- **Exercise aim**:
Copy every line of the material below character for character, leaving the pictures out of your answer.

>> Begin Data supplied

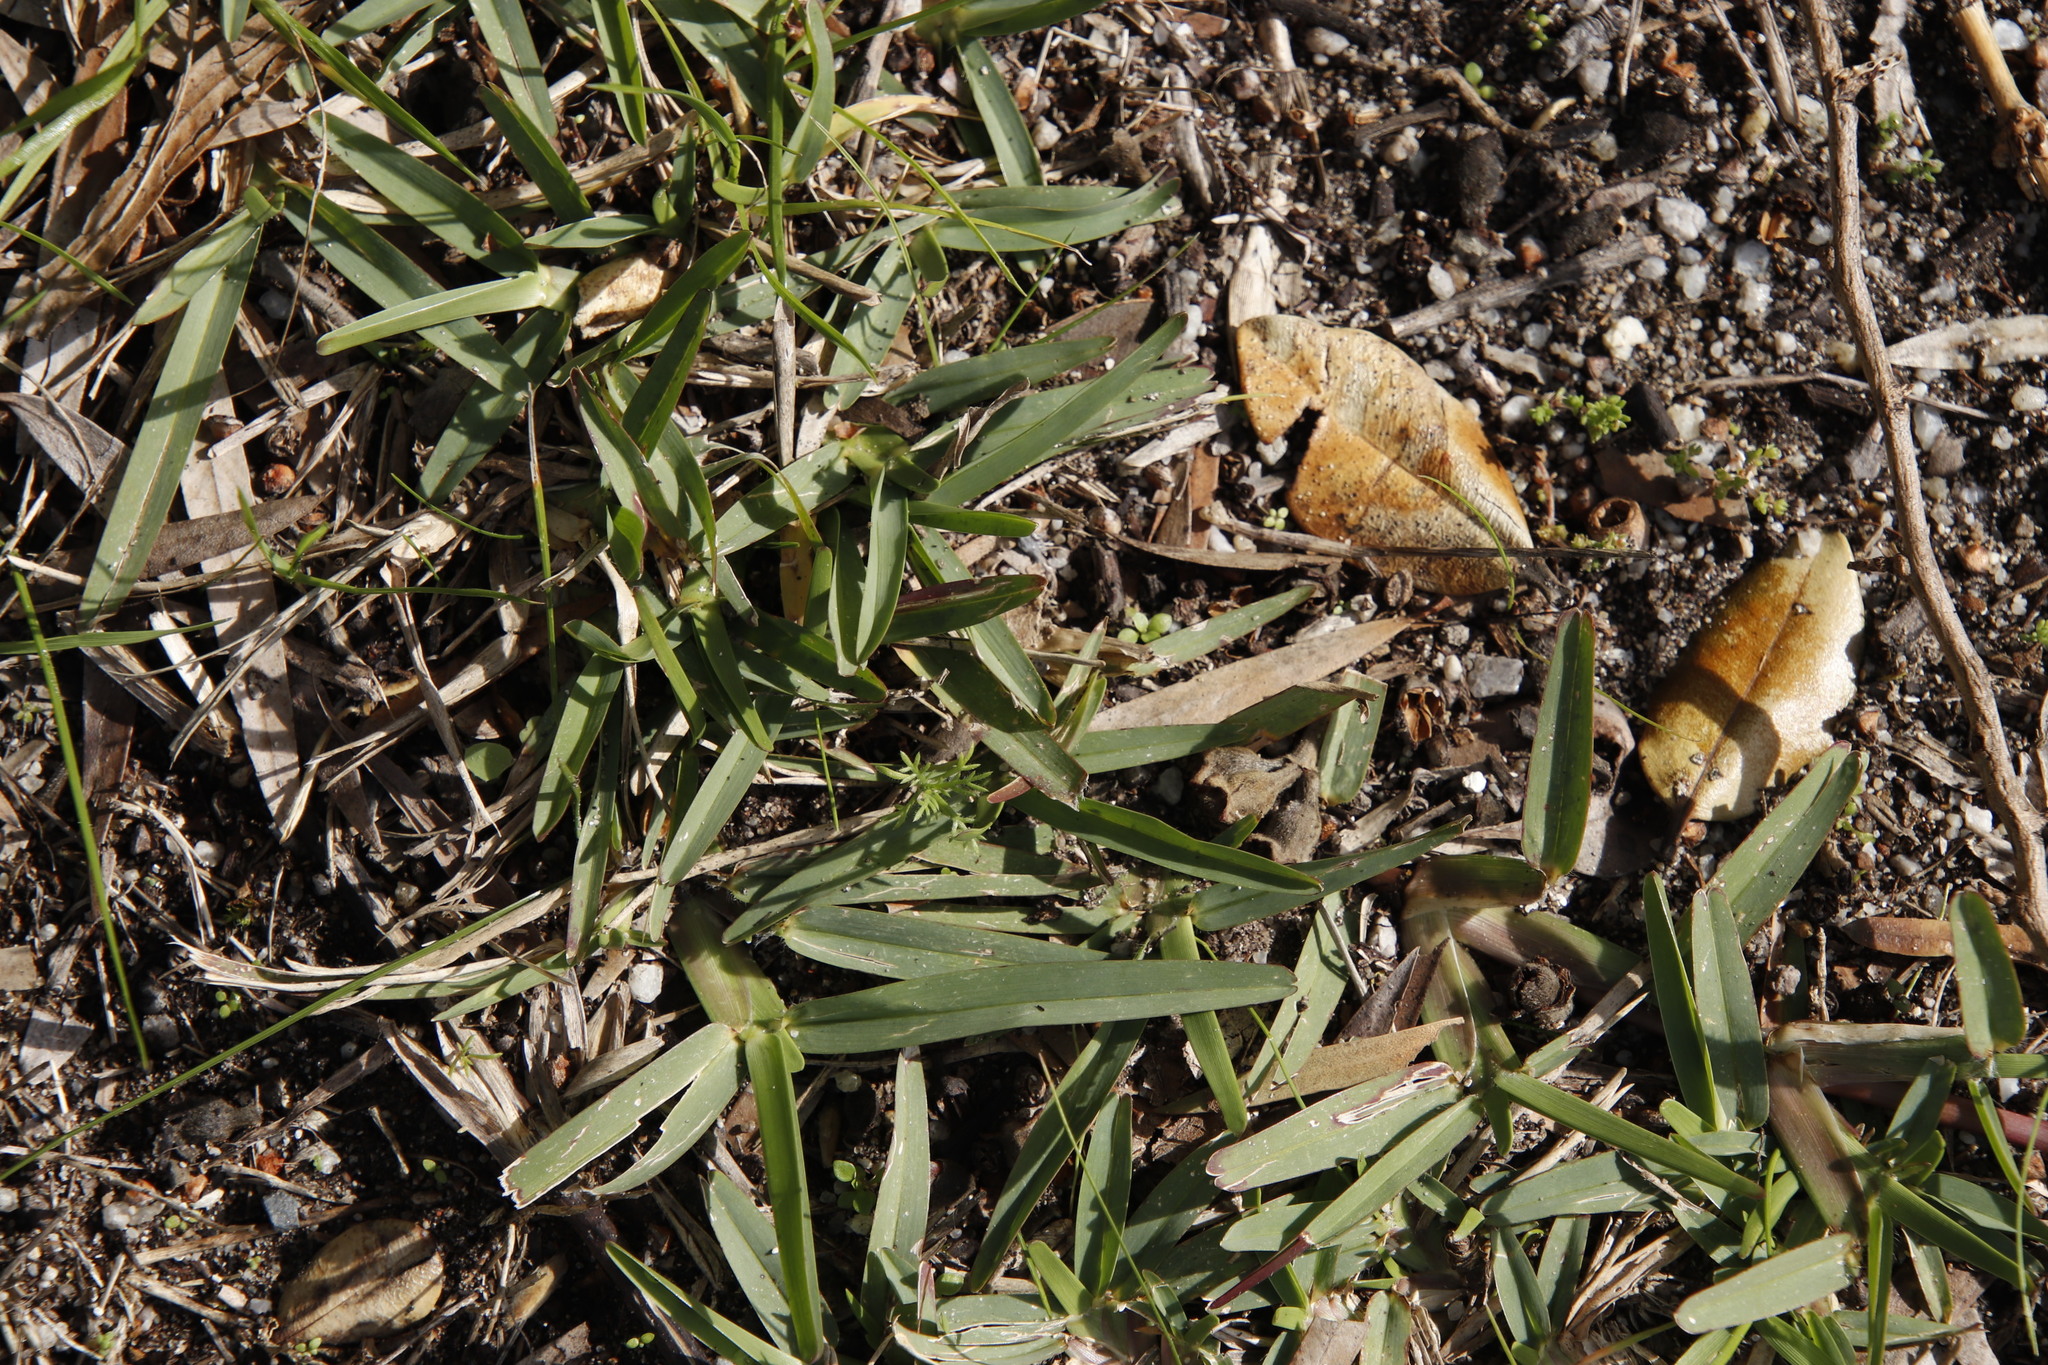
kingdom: Plantae
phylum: Tracheophyta
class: Liliopsida
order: Poales
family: Poaceae
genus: Stenotaphrum
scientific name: Stenotaphrum secundatum
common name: St. augustine grass
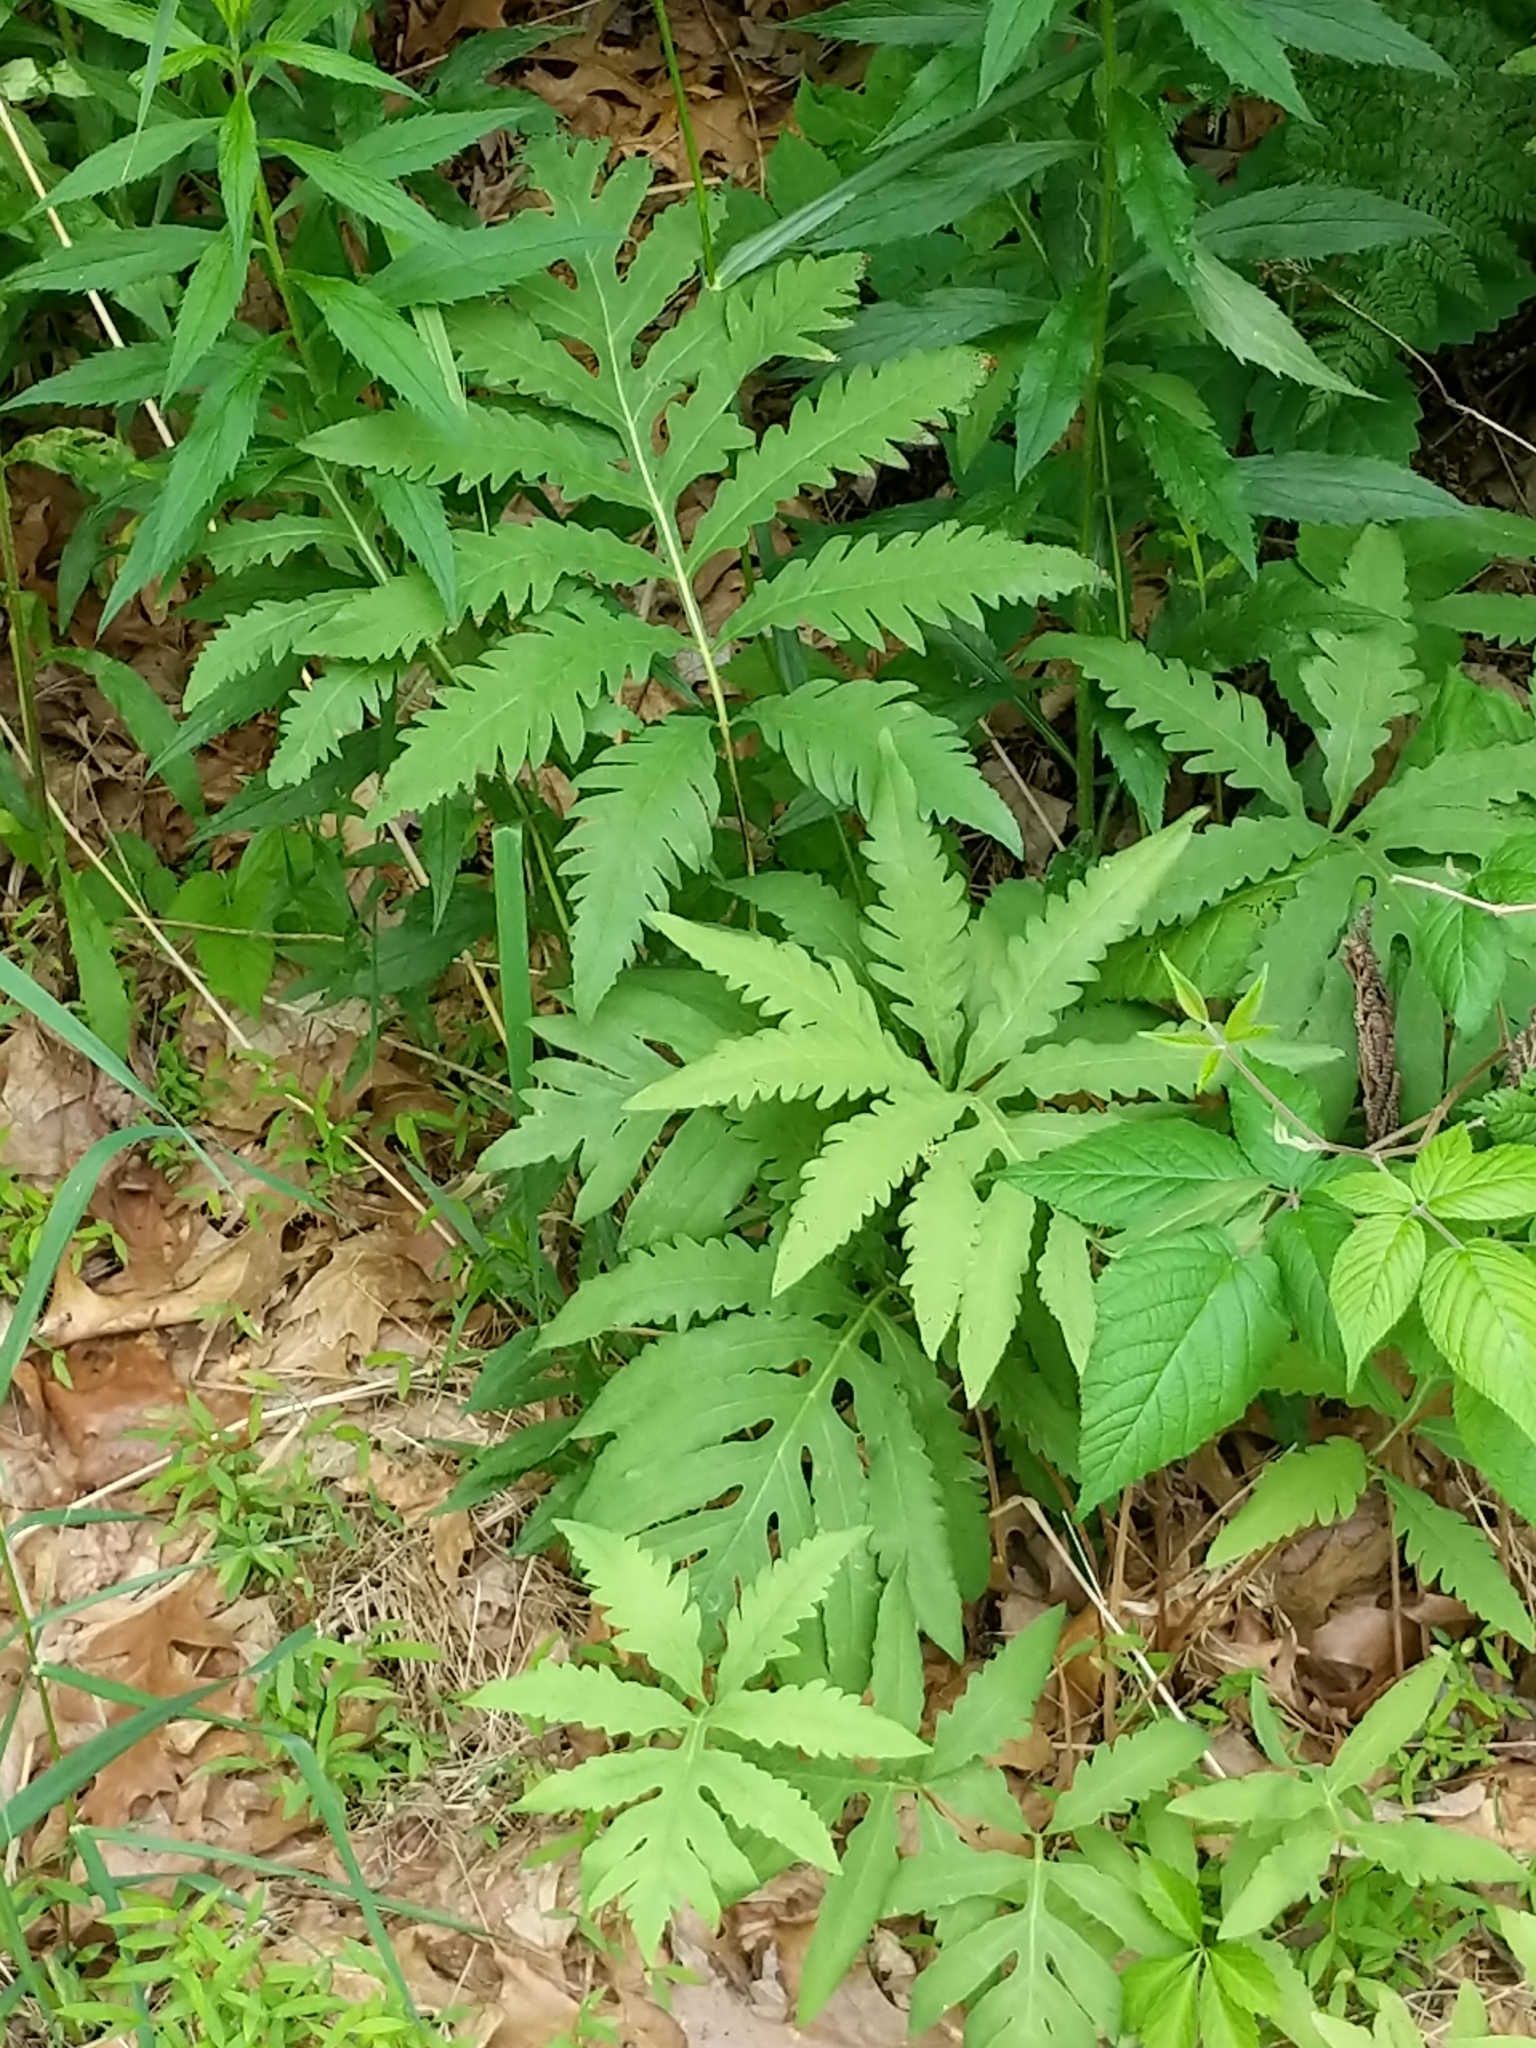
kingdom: Plantae
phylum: Tracheophyta
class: Polypodiopsida
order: Polypodiales
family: Onocleaceae
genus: Onoclea
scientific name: Onoclea sensibilis
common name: Sensitive fern
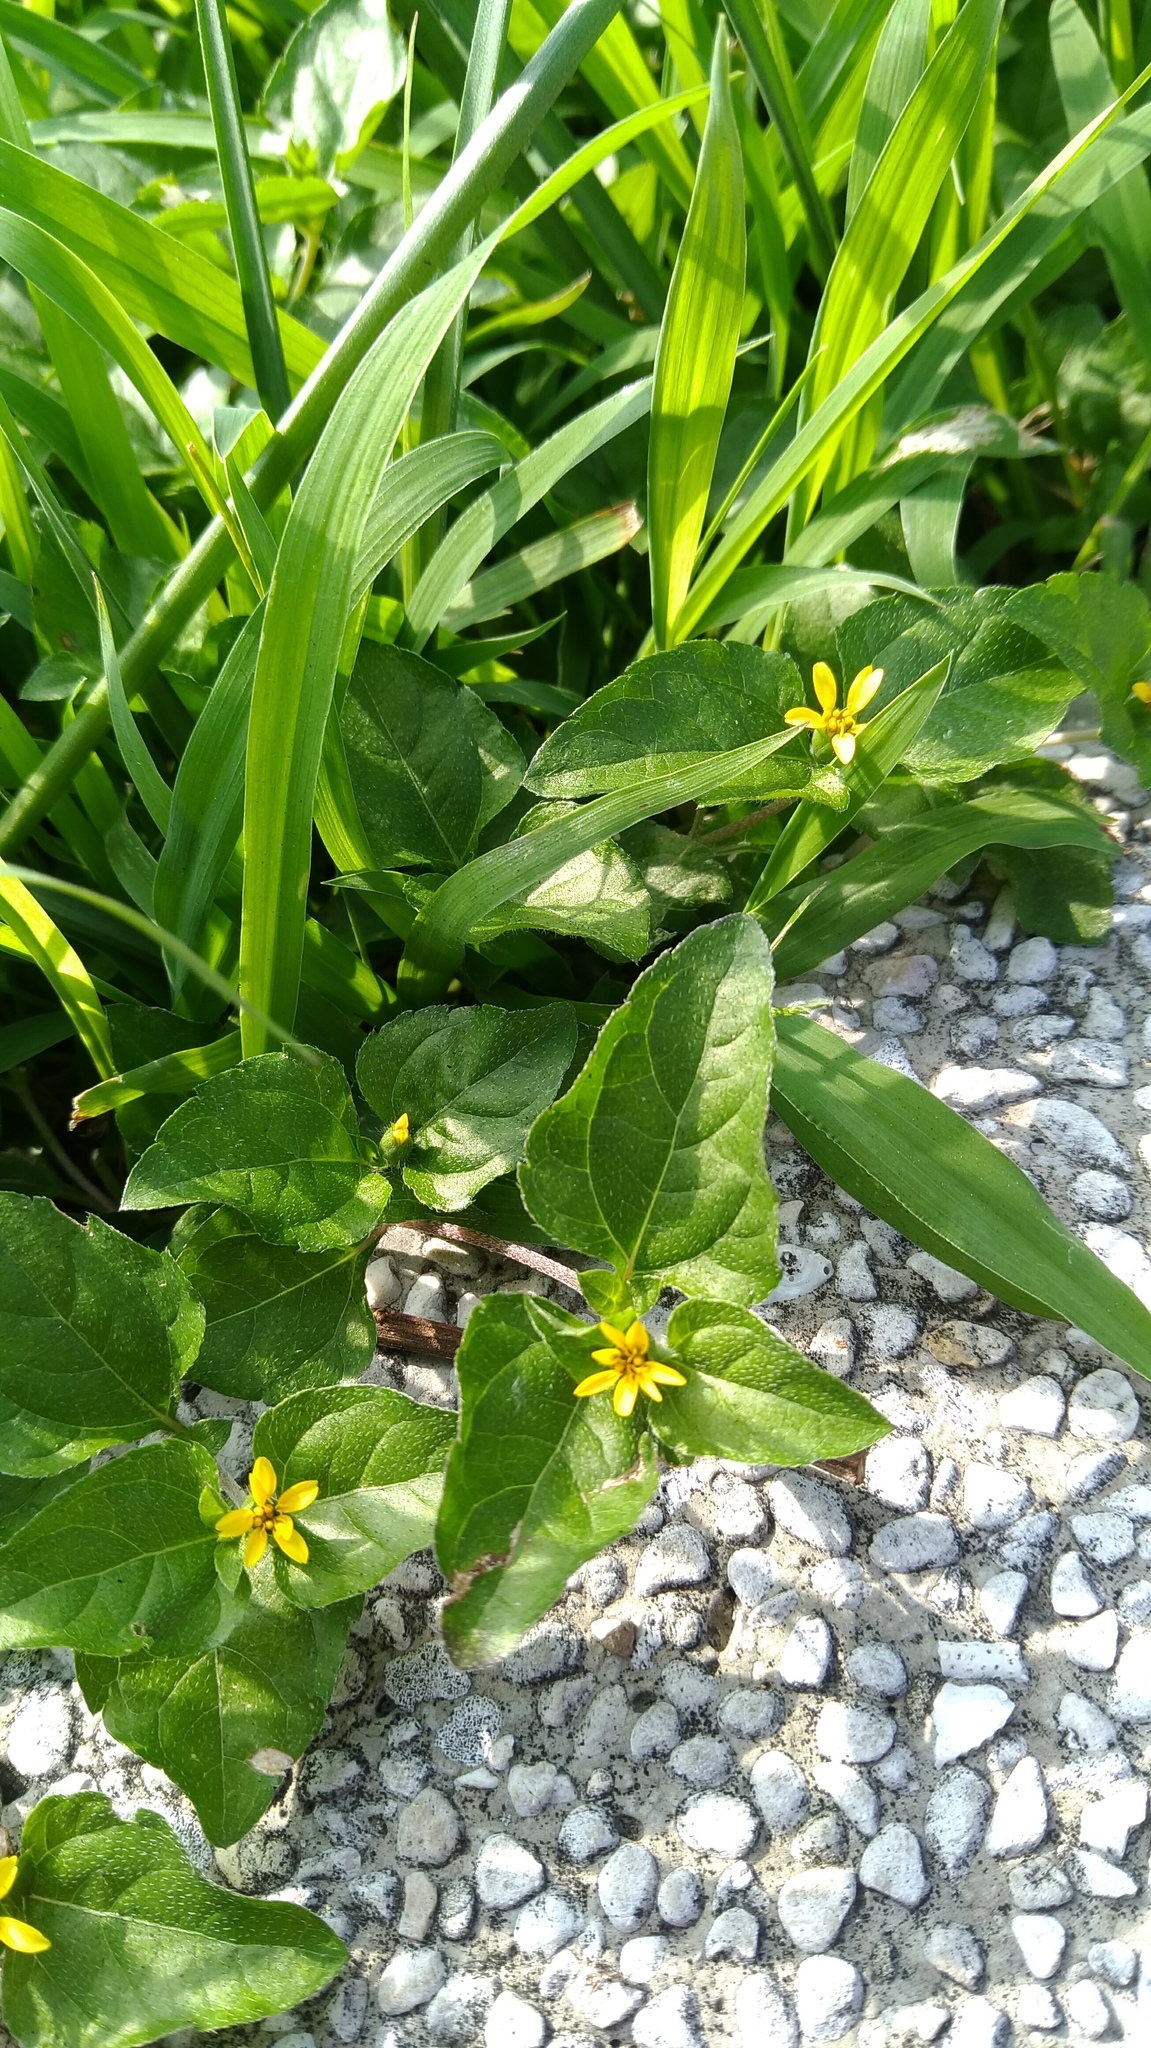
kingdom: Plantae
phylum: Tracheophyta
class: Magnoliopsida
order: Asterales
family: Asteraceae
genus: Calyptocarpus
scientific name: Calyptocarpus vialis
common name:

>> End Data supplied

- **Answer**:
kingdom: Plantae
phylum: Tracheophyta
class: Liliopsida
order: Poales
family: Poaceae
genus: Stenotaphrum
scientific name: Stenotaphrum secundatum
common name: St. augustine grass
kingdom: Plantae
phylum: Tracheophyta
class: Polypodiopsida
order: Polypodiales
family: Onocleaceae
genus: Onoclea
scientific name: Onoclea sensibilis
common name: Sensitive fern
kingdom: Plantae
phylum: Tracheophyta
class: Magnoliopsida
order: Asterales
family: Asteraceae
genus: Calyptocarpus
scientific name: Calyptocarpus vialis
common name:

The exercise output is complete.